◆ EXERCISE INSTRUCTIONS
Pull every line of text from the items below without changing a character, and please leave the pictures out of your answer.

◆ RECORDS SHOWN
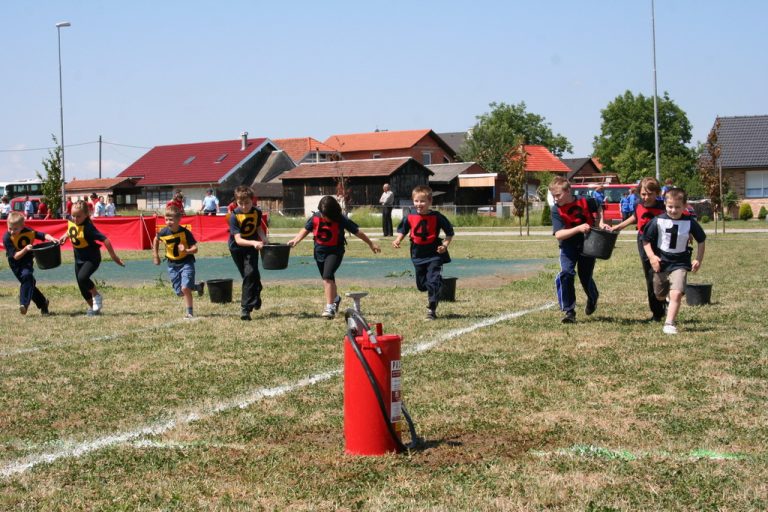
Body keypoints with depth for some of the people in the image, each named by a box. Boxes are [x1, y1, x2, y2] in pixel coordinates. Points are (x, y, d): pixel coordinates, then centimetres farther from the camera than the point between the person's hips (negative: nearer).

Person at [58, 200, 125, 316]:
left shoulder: (88, 227, -28)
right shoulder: (70, 221, -6)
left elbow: (105, 240, -29)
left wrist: (113, 256, -25)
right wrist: (65, 236, 1)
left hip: (92, 258, -8)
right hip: (79, 258, 8)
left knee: (82, 277, -29)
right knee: (82, 286, 9)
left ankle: (97, 296, -3)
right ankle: (93, 307, 26)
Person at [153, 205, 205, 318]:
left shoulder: (185, 232, -19)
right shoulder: (164, 232, -10)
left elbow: (195, 249, -16)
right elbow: (156, 240, 14)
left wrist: (186, 251, -35)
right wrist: (155, 255, 15)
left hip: (186, 263, -4)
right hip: (172, 264, 4)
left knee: (185, 288, -19)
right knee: (180, 292, 7)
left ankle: (190, 312, -4)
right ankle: (198, 287, 34)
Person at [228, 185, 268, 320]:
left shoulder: (257, 212, -12)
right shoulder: (234, 216, -24)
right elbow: (238, 239, -32)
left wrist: (263, 238, -9)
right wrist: (253, 243, -47)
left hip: (252, 247, 1)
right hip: (237, 248, -1)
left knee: (250, 273, -16)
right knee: (248, 275, 12)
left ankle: (245, 308, -16)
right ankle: (256, 296, 42)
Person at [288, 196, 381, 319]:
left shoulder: (341, 220, -17)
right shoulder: (315, 218, -8)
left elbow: (357, 231, -8)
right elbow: (305, 229, 6)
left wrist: (371, 244, 0)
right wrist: (296, 240, -12)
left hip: (335, 251, -5)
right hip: (319, 250, 5)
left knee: (327, 276, -24)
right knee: (327, 279, 20)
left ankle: (329, 307, -23)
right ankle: (335, 298, 49)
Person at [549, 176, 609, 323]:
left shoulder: (585, 202, -11)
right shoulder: (556, 211, -15)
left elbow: (598, 208, 13)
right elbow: (558, 234, -26)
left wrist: (600, 223, 0)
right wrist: (578, 228, -35)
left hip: (587, 245, 1)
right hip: (568, 246, 0)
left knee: (585, 277, 6)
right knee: (566, 273, -21)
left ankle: (593, 298, 44)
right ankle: (569, 311, -12)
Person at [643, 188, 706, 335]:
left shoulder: (690, 223, -8)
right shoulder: (658, 221, -11)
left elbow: (701, 240, 7)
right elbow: (646, 240, -3)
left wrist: (699, 260, 0)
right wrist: (651, 256, -15)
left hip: (680, 263, -2)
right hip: (661, 263, 2)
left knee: (676, 294, -21)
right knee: (660, 295, 17)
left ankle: (669, 324, -12)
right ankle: (669, 305, 52)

◆ YOUR SOLUTION
Body keypoints with depth for some of the people in the image, each named by a box. Boxes are [x1, y1, x2, y2] in pixel coordinates. Points are (x, y, d): pixel coordinates, then centimetres farther from the camera than the point between the person's hips (negative: nearer).

Person at [58, 200, 125, 316]:
left shoulder: (88, 227, -28)
right shoulder: (70, 221, -6)
left elbow: (105, 240, -29)
left wrist: (113, 256, -25)
right wrist: (65, 236, 1)
left hip: (92, 258, -8)
right hip: (79, 258, 8)
left knee: (82, 277, -29)
right knee: (82, 286, 9)
left ankle: (97, 296, -3)
right ankle: (93, 307, 26)
Person at [153, 205, 205, 318]:
left shoulder: (185, 232, -19)
right shoulder: (164, 232, -10)
left elbow: (195, 249, -16)
right elbow: (156, 240, 14)
left wrist: (186, 251, -35)
right wrist: (155, 255, 15)
left hip: (186, 263, -4)
right hip: (172, 264, 4)
left knee: (185, 288, -19)
right knee: (180, 292, 7)
left ankle: (190, 312, -4)
right ankle: (198, 287, 34)
Person at [228, 185, 268, 320]:
left shoulder: (257, 212, -12)
right shoulder: (234, 216, -24)
right elbow: (238, 239, -32)
left wrist: (263, 238, -9)
right wrist: (253, 243, -47)
left hip: (252, 247, 1)
right hip: (237, 248, -1)
left knee: (250, 273, -16)
right knee: (248, 275, 12)
left ankle: (245, 308, -16)
right ankle: (256, 296, 42)
Person at [288, 196, 381, 319]:
left shoulder: (341, 220, -17)
right shoulder: (315, 218, -8)
left elbow: (357, 231, -8)
right elbow: (305, 229, 6)
left wrist: (371, 244, 0)
right wrist: (296, 240, -12)
left hip: (335, 251, -5)
right hip: (319, 250, 5)
left knee: (327, 276, -24)
right knee: (327, 279, 20)
left ankle: (329, 307, -23)
right ankle: (335, 298, 49)
Person at [549, 176, 609, 323]:
left shoulder: (585, 202, -11)
right shoulder: (556, 211, -15)
left elbow: (598, 208, 13)
right elbow: (558, 234, -26)
left wrist: (600, 223, 0)
right wrist: (578, 228, -35)
left hip: (587, 245, 1)
right hip: (568, 246, 0)
left knee: (585, 277, 6)
right knee: (566, 273, -21)
left ankle: (593, 298, 44)
right ankle: (569, 311, -12)
Person at [643, 188, 706, 335]:
left shoulder: (690, 223, -8)
right shoulder: (658, 221, -11)
left elbow: (701, 240, 7)
right elbow: (646, 240, -3)
left wrist: (699, 260, 0)
right wrist: (651, 256, -15)
left hip: (680, 263, -2)
right hip: (661, 263, 2)
left knee: (676, 294, -21)
right knee: (660, 295, 17)
left ankle: (669, 324, -12)
right ankle: (669, 305, 52)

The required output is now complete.